Speaking on the second day of training camp, Gettleman said Friday the Giants have added depth and a slew of young talent to a team coming off a 5-11 season. Improvement will signal success, he said, adding change isn’t instantaneous.
“It’s about getting better every day, which is what we are looking to do,” Gettleman said.
The 68-year-old GM refused to address recent comments from Beckham, who said the Giants showed a lack of respect in how they informed him of the trade to Cleveland. Beckham was overseas when it happened.
“Odell plays for the Cleveland Browns now and we are moving on. Wish him the best.” Gettleman said, adding he was not going to answer any questions about Beckham.

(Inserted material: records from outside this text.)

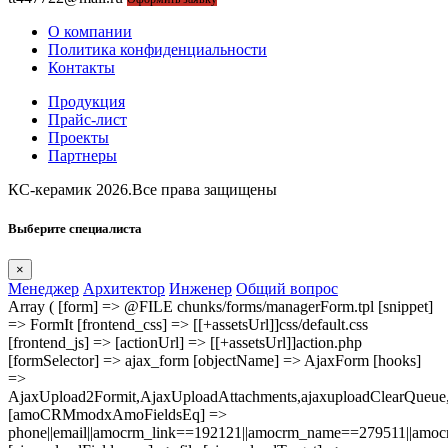
О компании
Политика конфиденциальности
Контакты
Продукция
Прайс-лист
Проекты
Партнеры
КС-керамик 2026.Все права защищены
Выберите специалиста
×
Менеджер
Архитектор
Инженер
Общий вопрос
Array ( [form] => @FILE chunks/forms/managerForm.tpl [snippet]
=> FormIt [frontend_css] => [[+assetsUrl]]css/default.css
[frontend_js] => [actionUrl] => [[+assetsUrl]]action.php
[formSelector] => ajax_form [objectName] => AjaxForm [hooks]
=>
AjaxUpload2Formit,AjaxUploadAttachments,ajaxuploadClearQue
[amoCRMmodxAmoFieldsEq] =>
phone||email||amocrm_link==192121||amocrm_name==279511||amocr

He wanted to talk about his team and he did. The only time he struggled was discussing his lymphoma, which is now in remission.
“A year ago I was fighting for my life,” Gettleman said.
After saying the words, he stopped talking for almost 10 seconds and took a drink of water. His eyes welled.
“But I am here and I am healthy and I am feisty,” he said. “Like I said at my opening presser, I come in every day to kick some (butt). I feel great.”
He laughed when asked how much longer he wants to work, saying he feels like he is 10 years old and he is excited to be doing his job.
Gettleman asked fans to give him and Pat Shurmur and his coaching staff credit for their experience that led to the decisions that were made. Not only the Beckham deal but the trade of linebacker Olivier Vernon to the Browns; the decision not to re-sign perennial Pro Bowl safety Landon Collins; and the drafting of quarterback Daniel Jones this spring with the sixth pick overall.
“Unfortunately you can’t turn this thing on a dime,” Gettleman said. “It’s impossible. I appreciate their (the fans) passion and concern. We want to win just as badly as they do. If we don’t win, we’re looking for a new address. I would just say ‘trust.’ We are working our fannies off.”
The Giants had a 3-13 record in 2017, a contentious year that saw coach Ben McAdoo and general manager Jerry Reese fired in early December. Gettleman was hired shortly after those moves and the team won two more games last season.
Gettleman expects big things from Jones, the heir apparent to Eli Manning, the 38-year-old QB entering his 16th season.
Instead of saying Jones was going to be a future star, he said the 22-year-old rookie has a big upside.
The decision on when the switch will be made will come from Shurmur, Gettleman said, adding the two men talk all the time. The team does not have a plan that Jones definitely takes over if the Giants get off to such-and-such a record, he said.
When the time comes for Jones to take over, he will let Manning know with dignity.
“As long as you do everything the right way, that’s how you prepare yourself,” Gettleman said. “In your mind go through the things you need to go through. You do it like a pro. But there is always the human piece of it.”